Expanding was necessary for JSOM due to the growth of the program, said Senior Associate Dean Varghese Jacob.
“We’ve grown both the faculty and student operation, and we just don’t have enough space to put all the necessary classes here as well as the faculty space,” he said.
JSOM, which had the largest enrollment of any school with 6,100 students during the spring semester according to the Office of Strategic Planning and Analysis website, had space issues this last year. The school placed some Ph.D. and post-doctoral students in the basement of the library rather than in the JSOM building due to lack of room, Jacob said.
The four-story structure features classrooms, a finance training lab and a computer lab, among other features, on the second floor Jacob said. The top two floors will be new office space for the growing faculty of JSOM.
Res Hall West: Miguel Perez
Students living on the upper floors of the newly constructed Res Hall West can add a view of downtown Dallas to their list of living perks as well as the new dining and recreational facilities nearby.
The fifth residence hall built on campus, it houses 600 beds, as opposed to the 400-bed capacity of other res halls, and will include gaming rooms, classrooms of various sizes and a large multipurpose room for students in the different living learning communities.
Students entering the res hall are met with a larger lobby, a gaming area and a kitchen with two cooking stations.
Card-access is required to get into the upper hallways of the res hall, but access into the lobby and adjoining facilities is open to all until midnight. Late-night joints like Papa John’s can be reached without entering the res hall.
There are 31 study rooms throughout the facility, and they will be accessible to student living in any res hall.
While the actual rooms are virtually identical to rooms in older res halls, the design of the building means every suite has floor-to-ceiling windows in the common living area.
Matt Grief, associate vice president for student affairs, said the building will also combine all the housing staff into one location. Residential life services and staff from housing operations will move into one office.
“I think this will be a good opportunity,” Grief said. “All these people coordinate with each other, but they’ve been in five or six different buildings. Now, we’re giving our housing staff one space.”
Outside, the building encloses a large grassy area and a natural spring.
might recognize more easily as the small body of green water is integrated into the building’s design.
The dining hall has outdoor seating next to the pond, and the whole space’s has a 700-seat capacity.
Hours for the dining hall will probably be adjusted based on student usage, Grief said.
Adjacent to the dining hall, a two story recreational center will house a miniature version of the Activity Center.
“It has two basketball courts, which will be primarily used for badminton and volleyball,” said recreational sports director Tricia Losavio. “We’re going to dub that our net gym and try to keep basketball over in the Activity Center.”

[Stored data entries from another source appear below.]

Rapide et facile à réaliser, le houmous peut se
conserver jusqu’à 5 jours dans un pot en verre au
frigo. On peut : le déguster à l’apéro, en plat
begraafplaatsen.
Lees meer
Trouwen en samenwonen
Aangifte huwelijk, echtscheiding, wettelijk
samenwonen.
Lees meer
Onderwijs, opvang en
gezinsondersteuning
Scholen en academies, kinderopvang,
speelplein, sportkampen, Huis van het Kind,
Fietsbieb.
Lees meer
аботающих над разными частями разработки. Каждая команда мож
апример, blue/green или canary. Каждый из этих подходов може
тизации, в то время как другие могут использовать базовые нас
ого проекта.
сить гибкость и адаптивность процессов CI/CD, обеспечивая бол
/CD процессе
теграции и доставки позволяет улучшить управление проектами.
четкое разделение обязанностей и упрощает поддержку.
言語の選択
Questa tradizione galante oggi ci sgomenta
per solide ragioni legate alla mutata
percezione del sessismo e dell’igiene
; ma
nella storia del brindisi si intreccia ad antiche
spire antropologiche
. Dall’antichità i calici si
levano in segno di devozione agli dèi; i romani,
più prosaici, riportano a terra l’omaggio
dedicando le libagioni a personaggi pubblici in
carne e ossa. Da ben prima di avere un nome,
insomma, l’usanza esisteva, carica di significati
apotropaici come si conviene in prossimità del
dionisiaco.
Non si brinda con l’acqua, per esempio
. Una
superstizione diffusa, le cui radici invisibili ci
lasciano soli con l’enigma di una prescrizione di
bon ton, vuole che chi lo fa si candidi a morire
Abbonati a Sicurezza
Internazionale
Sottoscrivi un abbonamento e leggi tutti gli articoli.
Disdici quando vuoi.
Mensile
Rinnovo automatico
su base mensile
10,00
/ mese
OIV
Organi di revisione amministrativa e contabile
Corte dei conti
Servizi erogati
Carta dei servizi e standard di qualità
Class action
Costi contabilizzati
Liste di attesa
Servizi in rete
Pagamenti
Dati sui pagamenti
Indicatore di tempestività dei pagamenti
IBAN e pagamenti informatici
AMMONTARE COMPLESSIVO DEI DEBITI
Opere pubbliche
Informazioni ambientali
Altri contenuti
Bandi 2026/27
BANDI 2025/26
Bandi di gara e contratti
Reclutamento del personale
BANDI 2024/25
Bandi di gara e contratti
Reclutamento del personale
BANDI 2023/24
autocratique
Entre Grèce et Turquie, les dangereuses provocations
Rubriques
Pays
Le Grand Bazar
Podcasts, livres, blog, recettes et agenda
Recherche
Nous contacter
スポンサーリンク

The second level houses a weight and fitness area with cardio equipment like treadmills, ellipticals and cross trainers.
There are also two, small locker rooms with showers and a multipurpose studio for dance and yoga, among other things.

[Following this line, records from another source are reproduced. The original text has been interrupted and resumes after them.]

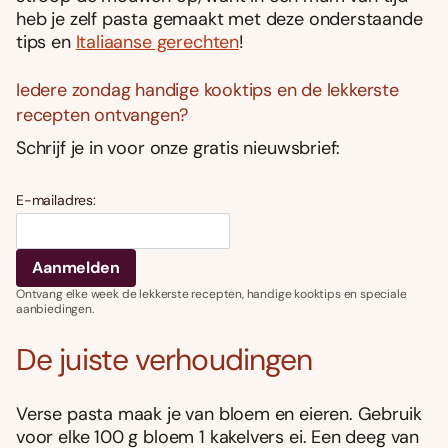
heb je zelf pasta gemaakt met deze onderstaande
tips en
Italiaanse gerechten
!
Iedere zondag handige kooktips en de lekkerste
recepten ontvangen?
Schrijf je in voor onze gratis nieuwsbrief:
E-mailadres:
Ontvang elke week de lekkerste recepten, handige kooktips en speciale
aanbiedingen.
De juiste verhoudingen
Verse pasta maak je van bloem en eieren. Gebruik
voor elke 100 g bloem 1 kakelvers ei. Een deeg van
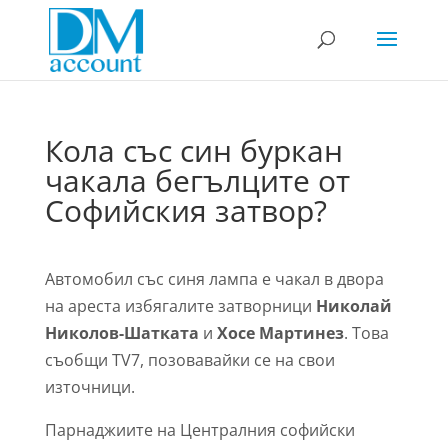
Кола със син буркан
чакала бегълците от
Софийския затвор?
Автомобил със синя лампа е чакал в двора
на ареста избягалите затворници
Николай
Николов-Шатката
и
Хосе Мартинез
. Това
съобщи TV7, позовавайки се на свои
източници.
Парнаджиите на Централния софийски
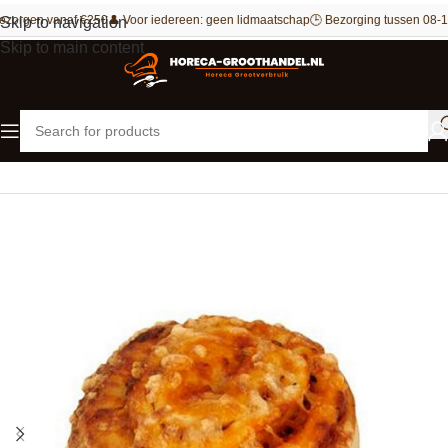
ezorgen vanaf €250
👤 Voor iedereen: geen lidmaatschap
🕒 Bezorging tussen 08-1
Skip to navigation
Skip to main content
Home
Bakkerij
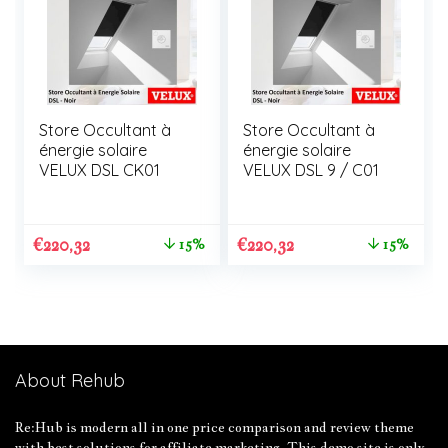
Store Occultant à
Store Occultant à
énergie solaire
énergie solaire
VELUX DSL CK01
VELUX DSL 9 / C01
€
220,32
€
220,32
15%
15%
About Rehub
Re:Hub is modern all in one price comparison and review theme
with best solutions for affiliate marketing. This demo site is only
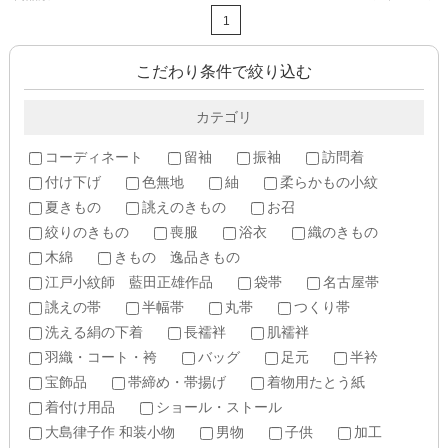
1
こだわり条件で絞り込む
カテゴリ
コーディネート
留袖
振袖
訪問着
付け下げ
色無地
紬
柔らかもの小紋
夏きもの
誂えのきもの
お召
絞りのきもの
喪服
浴衣
織のきもの
木綿
きもの 逸品きもの
江戸小紋師 藍田正雄作品
袋帯
名古屋帯
誂えの帯
半幅帯
丸帯
つくり帯
洗える絹の下着
長襦袢
肌襦袢
羽織・コート・袴
バッグ
足元
半衿
宝飾品
帯締め・帯揚げ
着物用たとう紙
着付け用品
ショール・ストール
大島律子作 和装小物
男物
子供
加工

Recreational Sports will offer additional programming in the new rec center like Zumba and group exercise classes.
Students will have access to the rec center just like in the existing Activity Center. Faculty and staff can buy a membership for access.

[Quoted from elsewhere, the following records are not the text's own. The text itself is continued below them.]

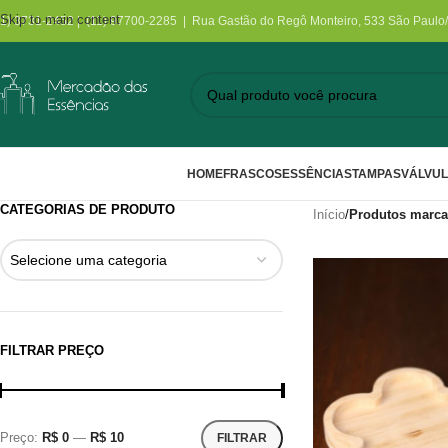
Skip to main content
11) 3731-2452 | (11) 97700-2285 | Rua Gastão do Regô Monteiro, 533 São Paulo
HOME
FRASCOS
ESSÊNCIAS
TAMPAS
VÁLVU
CATEGORIAS DE PRODUTO
Início
/
Produtos marca
Selecione uma categoria
FILTRAR PREÇO
Preço:
R$ 0
—
R$ 10
FILTRAR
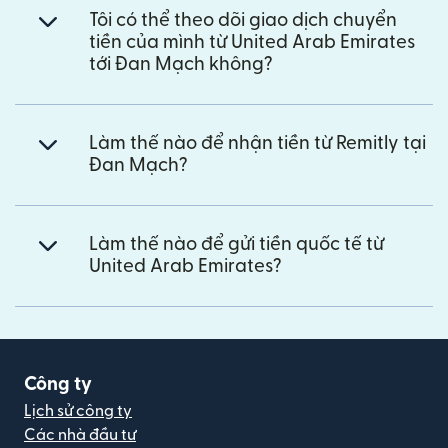
Tôi có thể theo dõi giao dịch chuyển
tiền của mình từ United Arab Emirates
tới Đan Mạch không?
Làm thế nào để nhận tiền từ Remitly tại
Đan Mạch?
Làm thế nào để gửi tiền quốc tế từ
United Arab Emirates?
Công ty
Lịch sử công ty
Các nhà đầu tư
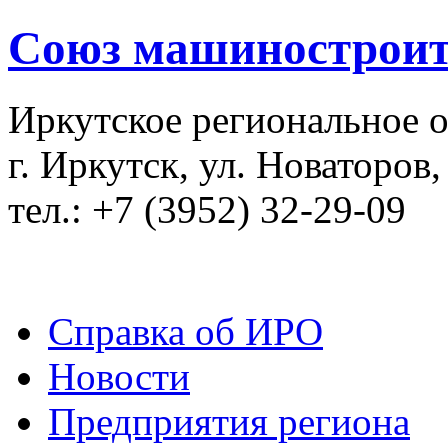
Союз машиностроит
Иркутское региональное 
г. Иркутск, ул. Новаторов,
тел.: +7 (3952) 32-29-09
Справка об ИРО
Новости
Предприятия региона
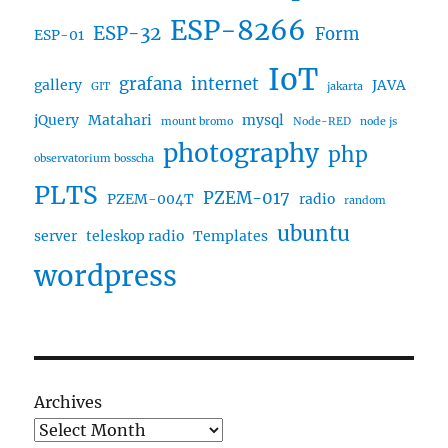
ESP-8266
ESP-32
Form
ESP-01
IoT
grafana
internet
gallery
JAVA
GIT
jakarta
jQuery
Matahari
mysql
mount bromo
Node-RED
node js
photography
php
observatorium bosscha
PLTS
PZEM-017
PZEM-004T
radio
random
ubuntu
server
teleskop radio
Templates
wordpress
Archives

The original plan was to build only three residence halls by 2017, but with the school’s booming growth, provisions to the master plan had to be made. With the building complete, the university will most likely focus on the Comet Town development, Grief said.
“Now we’re going to take a breath and evaluate what we might need in the future,” Grief said. “Certainly, we’re going to gauge what happens this next year to determine what we build next.”